Oscar and Cynthia were twins and they both died the same year.
The Bowman branch of my tree is very small because I have hit a brick wall. My great grandfather Charles Bowman used an alias and my grandmother Rebecca Stanton was born out of wedlock. That pretty much brings me to a halt but I keep looking. I never asked my grandfather anything about his parents because they had been dead for awhile before I was born.

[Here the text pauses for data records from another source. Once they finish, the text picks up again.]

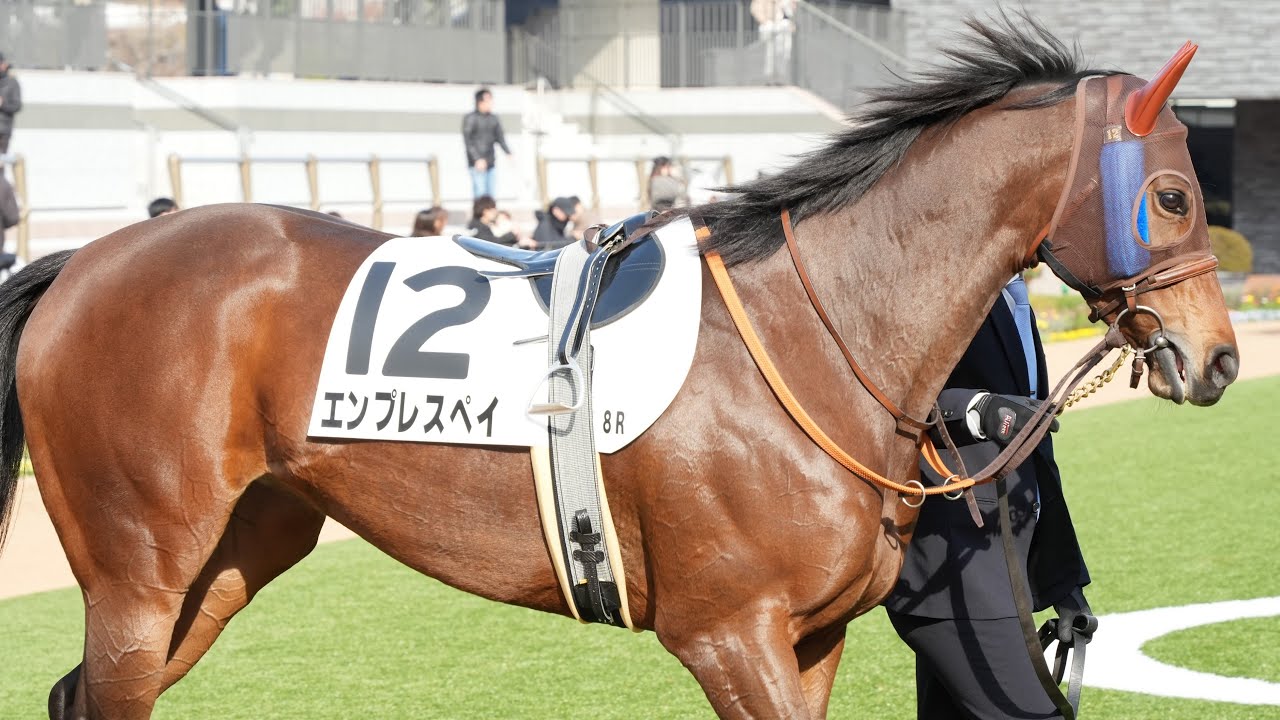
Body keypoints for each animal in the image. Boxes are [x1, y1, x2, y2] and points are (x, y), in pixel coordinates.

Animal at [0, 17, 1239, 719]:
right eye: (1172, 194)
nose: (1218, 358)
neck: (811, 332)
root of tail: (83, 263)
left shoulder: (813, 637)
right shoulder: (727, 635)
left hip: (232, 556)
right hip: (138, 572)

OSCAR BOWMAN my grandfather married REBECCA STANTON and they had nine children together.
Edna Bowman 1908-1966
Hazel Bowman 1909-
Carletta Bowman 1910-1997 ***My mother married Ben Cates Goode
Ruth Bowman 1912- she married Joe Townsend
William Preston Bowman 1913-1973
Floyd Bowman 1914-1986 Gladys Bowman
Steve Ellis Bowman 1918-1967 he married Ruth Bowman
Billy Pearl Bowman 1921-2003she married Henry Sripling
Leona Christine Bowman 1928-2005 she married Earnest Thomas
I remember going to my grandpa and grandma Bowman’s house ad they had no electricity or running water and we had to go to the outhouse to use the bathroom. They were farmers of sorts but just enough to get by. We would sleep upstairs on beds that had what was called straw tics, that was a stripped fabric filled with straw that would serve as a mattress. I can remember helping grandma churn butter and then she would put them into wooden molds to harden in the spring house. breaking beans was a thing that we all did together sitting on the back porch. Memories of that house are vague because I was very young. Then I remember that my grandma became ill and moving to Detroit, Michigan so that her daughters who lived there could care for her. After that grandpa moved into a mobile home and became a gardener for a very prominent attorney in town and worked there until he was up in years. My aunts would come home in the summer and bring grandma but I don’t know that she ever saw grandpa again. She passed a few years later and was brought back to Knoxville, TN to be buried.
My fondest memory of my grandpa was that he played the banjo and all of us kids would sit around and sing. Now that I am older I wished I had asked him to tell us stories about his childhood and his mother and daddy.